【2013年より急性肝不全症例を除き,「自立歩行可能」を成人生体肝移植適応に加えた】
肝移植は,末期肝疾患に伴う障害肝を摘出して正常肝を移植する画期的な治療法である。しかし,術前の全身状態が不良である上に大きな侵襲が加わることから,術後早期死亡率は決して低くなく,ハイリスク・ハイリターンの治療法とされてきた。さらに当院では,他の移植施設で「移植適応なし」と判断されるような重症例も多く紹介され,医学的適応があれば肝移植を行ってきた。ただ,そのような重症例は,移植後重症感染症を併発しやすく,移植成績は決して良好とは言えなかった。
そこで,肝移植後死亡独立予後因子を検討したところ,肝移植待機患者の重症度スコアであるMELDスコアや術中出血量などは予後不良因子として認められず,術前低骨格筋量が独立予後不良因子であった1)。さらに,術前低骨格筋量症例であっても,周術期栄養介入可能症例は有意に予後が良好であった。そこで,2013年から,急性肝不全症例を除き,「自立歩行可能」を成人生体肝移植適応に加え,さらに積極的に周術期栄養リハビリの介入を行うこととした。
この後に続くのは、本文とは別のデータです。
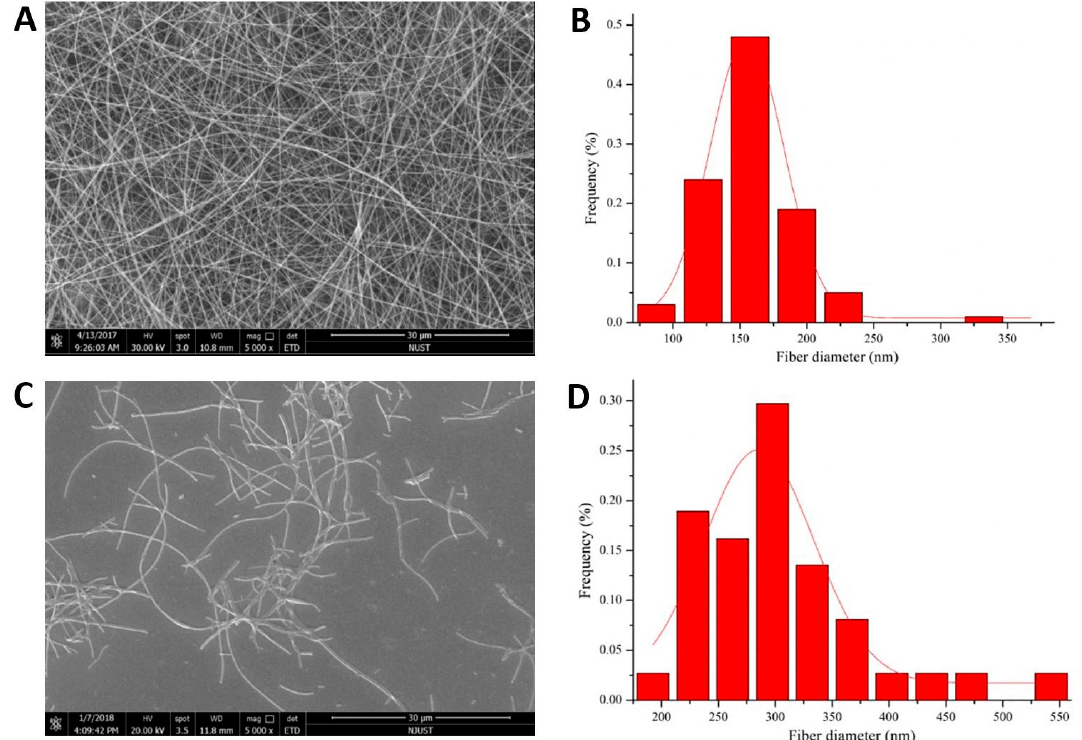
Figure 1. Structure of the electrospinning nanofibers and short nanofibers. ( A ) SEM image of the electrospun nanofibers. ( B ) Diameter distribution of the electrospun nanofibers. ( C ) SEM image of the homogenized short nanofibers. ( D ) Diameter distribution of the homogenized short nanofibers.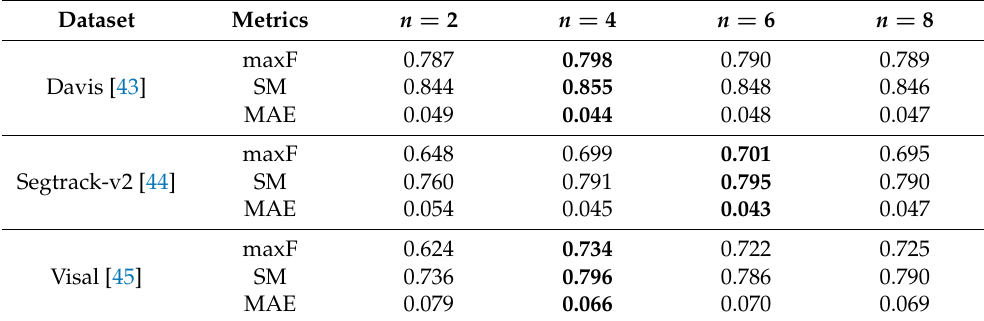
Table 1. Quality of optical flow maps with different perception ranges, the optimal data are represented in bold.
その結果,術後早期死亡率が低下し,有意に移植後生存率が向上した2)3)。
【文献】
1) Kaido T, et al:Am J Transplant. 2013;13(6): 1549-56.
2) Kaido T, et al:Nutrition. 2017;33:195-8.
3) Sato A, et al:Liver Transpl. 2016;22(4):436-45.